BATURAJA, KLIKOKU.ID – Ratusan mahasiswa yang tergabung dalam aliansi Cipayung Plus Sumatera Selatan, termasuk DPD GMNI Sumatera Selatan, menggelar aksi unjuk rasa di depan Kantor DPRD Sumatera Selatan Senin (22/6/2026). Aksi tersebut merupakan bentuk kepedulian mahasiswa terhadap berbagai persoalan nasional yang dinilai semakin membebani rakyat dan mengancam cita-cita keadilan sosial.

Dalam pernyataan sikapnya, massa aksi menyoroti sejumlah kebijakan pemerintah yang dianggap tidak menjawab kebutuhan masyarakat serta menuntut langkah konkret untuk mengatasi persoalan ekonomi, politik, dan kesejahteraan rakyat.

Ketua DPD GMNI Sumatera Selatan, Samuel Rio, menyampaikan bahwa mahasiswa hadir sebagai kekuatan moral yang berkewajiban mengingatkan negara agar tetap berpihak kepada kepentingan rakyat

“Gerakan mahasiswa tidak lahir dari kepentingan kekuasaan, tetapi dari panggilan sejarah untuk memastikan bahwa negara berjalan sesuai amanat konstitusi. Ketika rakyat menghadapi kesulitan ekonomi dan berbagai kebijakan tidak menunjukkan keberpihakan yang jelas, maka mahasiswa wajib bersuara,” tegas Samuel.

Dalam aksi itu, beberapa tuntutan di sampaikan mahasiswa diantaranya Mendesak pemerintah untuk membubarkan program Makan Bergizi Grati (MBG) dan Koperasi Desa Merah Putih ( KDMP) yang dinilai perlu dievaluasi secara menyeluruh terkait efektivitas dan prioritas penggunaannya.

Selain itu mahasiswa juga menuntut pemerintah menstabilkan harga BBM non-subsidi serta menjamin ketersediaan BBM bersubsidi bagi masyarakat yang berhak.
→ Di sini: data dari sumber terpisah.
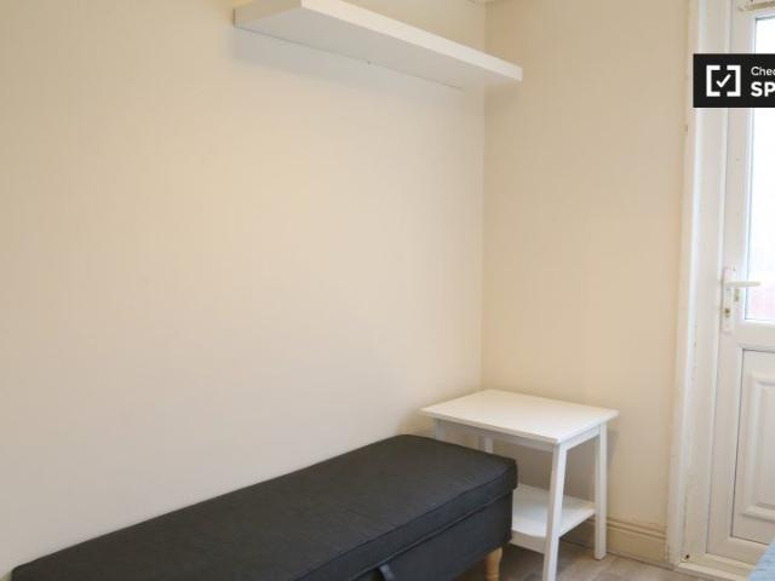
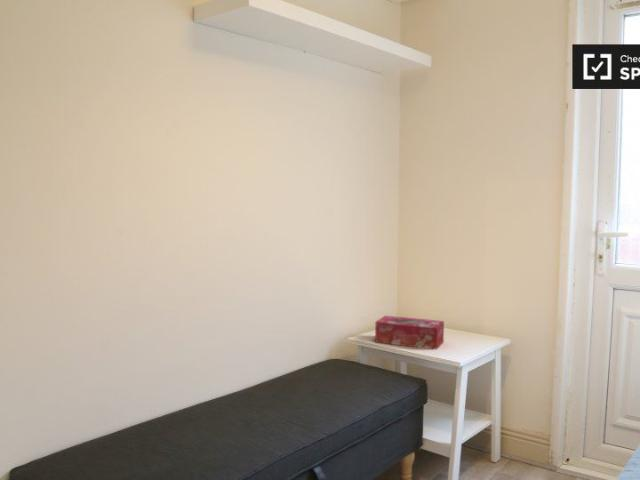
+ tissue box [374,315,445,350]
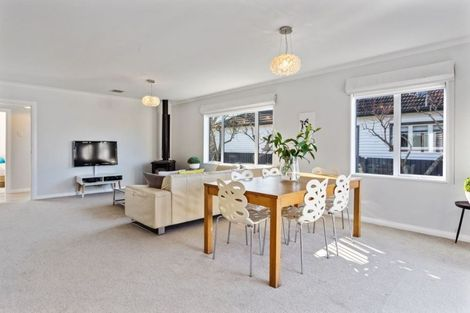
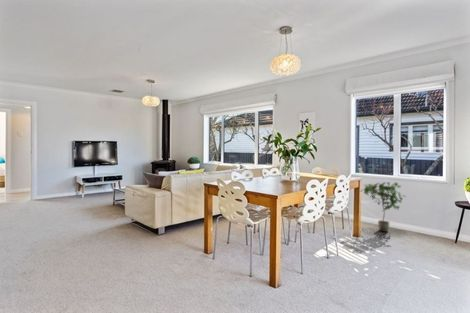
+ potted plant [360,181,407,233]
Mendesak pemerintah segera mengambil langkah konkret untuk mengatasi depresiasi nilai rupiah serta melakukan restrukturisasi APBN yang lebih berpihak kepada kepentingan rakyat.

Menegaskan bahwa TNI dan Polri harus tetap tunduk pada amanat undang-undang dan prinsip supremasi sipil dalam kehidupan berbangsa dan bernegara. Mendorong terwujudnya pendidikan dan kesehatan gratis yang dapat diakses secara merata oleh seluruh rakyat Indonesia melalui kebijakan fiskal yang berkeadilan.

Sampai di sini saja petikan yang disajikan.